We have grown jobs faster in this economy in the last 4 years than, as Senator Glenn said, any Republican administration since the 1920's. And we still passed the family and medical leave law so people could succeed at home and at work. Thank you, Ted Strickland. You were right, and they were wrong.

And let me say one other thing. After Ted left the Congress, they had a chance to implement their "Contract With America." Don't forget that either, folks. I'll have more to say about that in a minute. This man was a good Congressman. He did you proud. He's a good human being. He's a good person. And he ought to be given a chance to represent this place again.

Let me also say, I brought some people with me: your State treasurer and our national Treasurer, Mary Ellen Withrow, thank you for coming; my good friend and a former official in the U.S. Department of Agriculture, whose farm I visited in Ohio in 1992, Gene Brandstool; our nominee for the Senate last year, Joel Hyatt. And we have several members of the Ohio Legislature and officials of the party, State Representatives Mike Shoemaker and Bill Ogg. I know we have County Auditor Steve Neal; State Senator Jan Michael Long.

Somebody told me that in this crowd the lady who gave me a handcrafted quilt last time was here, Leona Long. Are you here? Thank you very much if you're here. There you are. God bless you. Thank you. And I told you I'd save those quilts, and I've still got yours. [Laughter] And a young woman who introduced me at the last town meeting, Melissa Hagen, I think she's here, too, somewhere. Thank you, Melissa, if you're here. There you are back there. Thank you.

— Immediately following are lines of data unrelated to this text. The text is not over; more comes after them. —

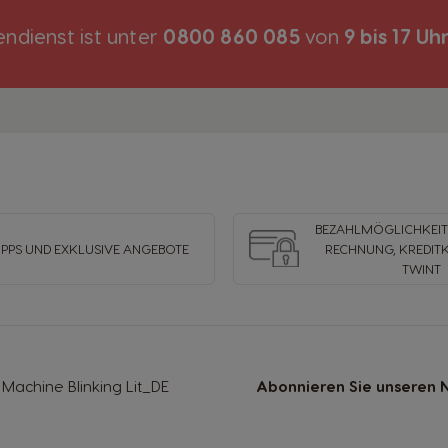
Indonesian
ndienst ist unter
0800 860 085
von
9 bis 17 Uh
Korea
Korean
Malaysia
Malay
BEZAHLMÖGLICHKEITE
IPPS UND EXKLUSIVE ANGEBOTE
RECHNUNG, KREDIT
Netherland
TWINT
Dutch
Panama
Spanish
Machine Blinking Lit_DE
Abonnieren Sie unseren N
Philippines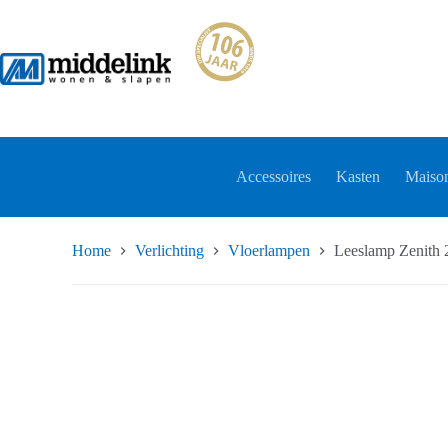
Ga
naar
de
inhoud
Accessoires
Kasten
Maison
Home
Verlichting
Vloerlampen
Leeslamp Zenith 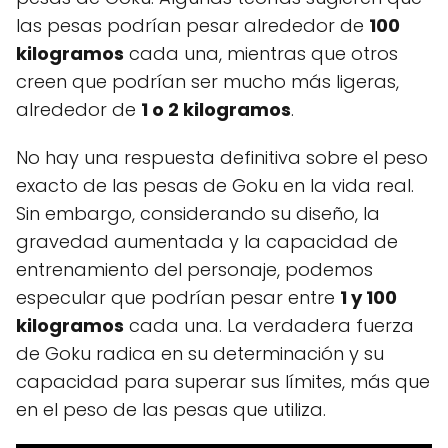
las pesas podrían pesar alrededor de
100
kilogramos
cada una, mientras que otros
creen que podrían ser mucho más ligeras,
alrededor de
1 o 2 kilogramos
.
No hay una respuesta definitiva sobre el peso
exacto de las pesas de Goku en la vida real.
Sin embargo, considerando su diseño, la
gravedad aumentada y la capacidad de
entrenamiento del personaje, podemos
especular que podrían pesar entre
1 y 100
kilogramos
cada una. La verdadera fuerza
de Goku radica en su determinación y su
capacidad para superar sus límites, más que
en el peso de las pesas que utiliza.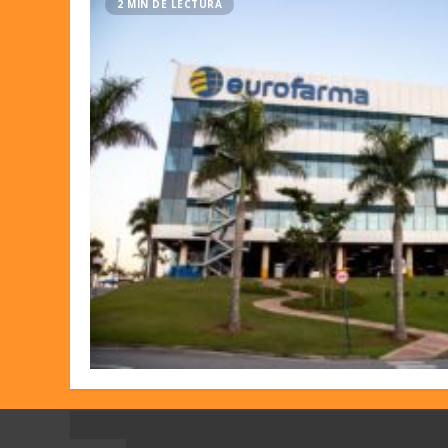
2 MIN DE LECTURA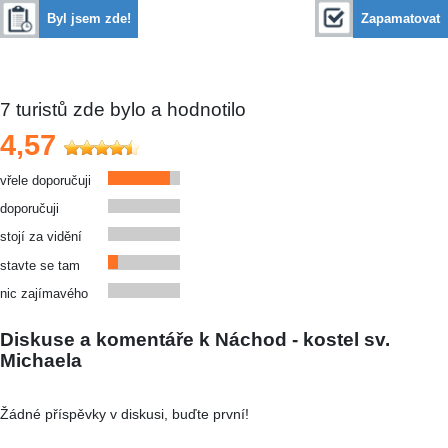
Byl jsem zde!
Zapamatovat
7
turistů zde bylo a hodnotilo
4,57
vřele doporučuji
doporučuji
stojí za vidění
stavte se tam
nic zajímavého
Diskuse a komentáře k Náchod - kostel sv.
Michaela
Žádné příspěvky v diskusi, buďte první!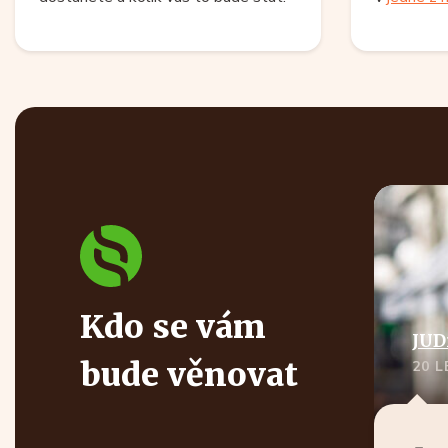
Kdo se vám
JUD
bude věnovat
20 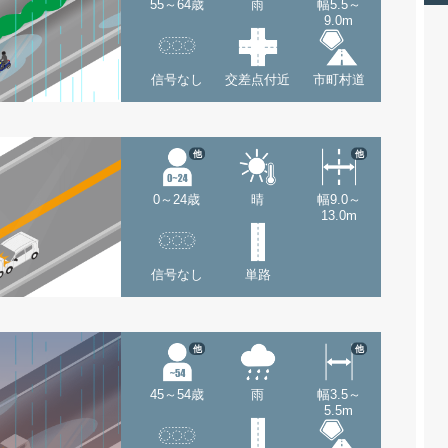
55～64歳
雨
幅5.5～
9.0m
信号なし
交差点付近
市町村道
他
他
0～24歳
晴
幅9.0～
13.0m
信号なし
単路
他
他
45～54歳
雨
幅3.5～
5.5m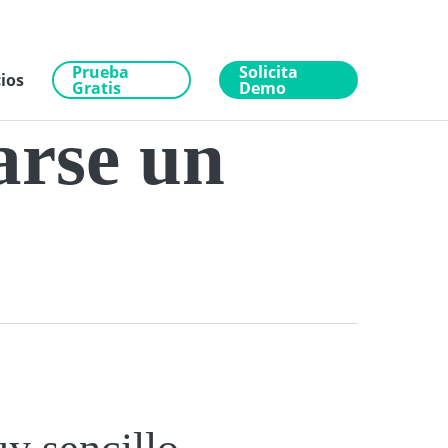
Prueba
Solicita
ios
Gratis
Demo
arse un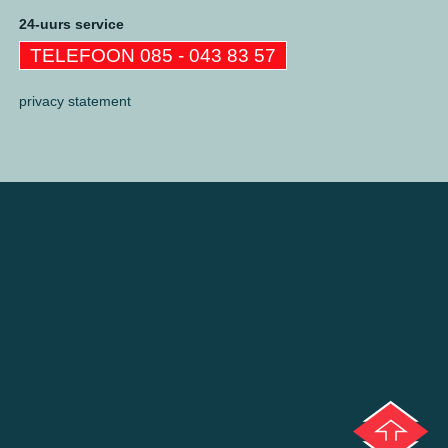
24-uurs service
TELEFOON 085 - 043 83 57
privacy statement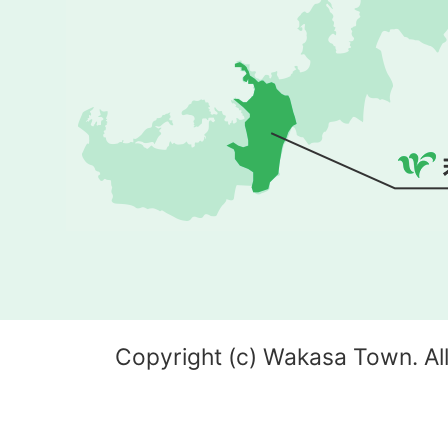
Copyright (c) Wakasa Town. All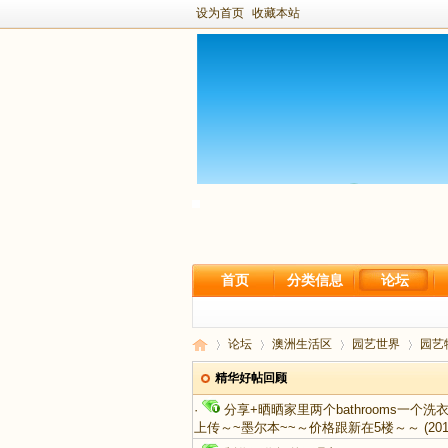
设为首页
收藏本站
首页
分类信息
论坛
论坛
澳洲生活区
园艺世界
园艺
精华好帖回顾
·
分享+晒晒家里两个bathrooms一个
上传～~墨尔本~~～价格跟新在5楼～～
(201
新
›
›
›
›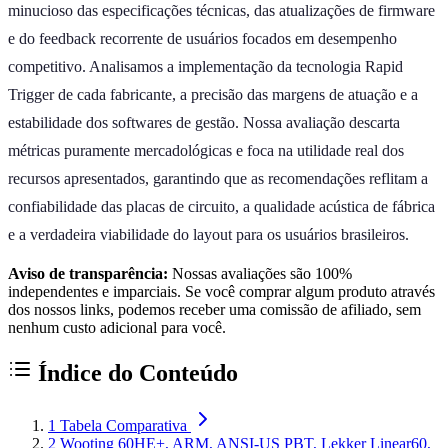
minucioso das especificações técnicas, das atualizações de firmware
e do feedback recorrente de usuários focados em desempenho
competitivo. Analisamos a implementação da tecnologia Rapid
Trigger de cada fabricante, a precisão das margens de atuação e a
estabilidade dos softwares de gestão. Nossa avaliação descarta
métricas puramente mercadológicas e foca na utilidade real dos
recursos apresentados, garantindo que as recomendações reflitam a
confiabilidade das placas de circuito, a qualidade acústica de fábrica
e a verdadeira viabilidade do layout para os usuários brasileiros.
Aviso de transparência:
Nossas avaliações são 100%
independentes e imparciais. Se você comprar algum produto através
dos nossos links, podemos receber uma comissão de afiliado, sem
nenhum custo adicional para você.
Índice do Conteúdo
1
Tabela Comparativa
2
Wooting 60HE+, ARM, ANSI-US PBT, Lekker Linear60,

I'd like to thank all the bands that were here. I'd like to say that my daughter, Chelsea, and I are delighted to be here. Hillary started this train trip with us, but you know, she's from Chicago so she had to fly home to make sure everything was all right when we got there. The Vice President said to tell you hello, and he's in Chicago as well.

And I know that this is not the most direct route to Chicago, but I've been in Huntington, West Virginia, and Ashland, Kentucky, today, and now I'm in Chillicothe, and I've been in all kind of places along the way saying hello to people because I wanted to go to the convention to accept the nomination of my party for another term as President by seeing the people that I ran for President to represent. And I wanted you to see me on this train because I wanted you to remember we're not only on the right track to Chicago, we're on the right track to the 21st century, and we need to stay on the right track.

In 1992 when I came here the country had high unemployment, slow job growth, stagnant wages, rising crime. We weren't facing up to our challenges; we were drifting apart. But I said then and I'll say again tonight, I think our best days are ahead. I think this new world we are moving into offers people more chances to live their dreams than any period in human history.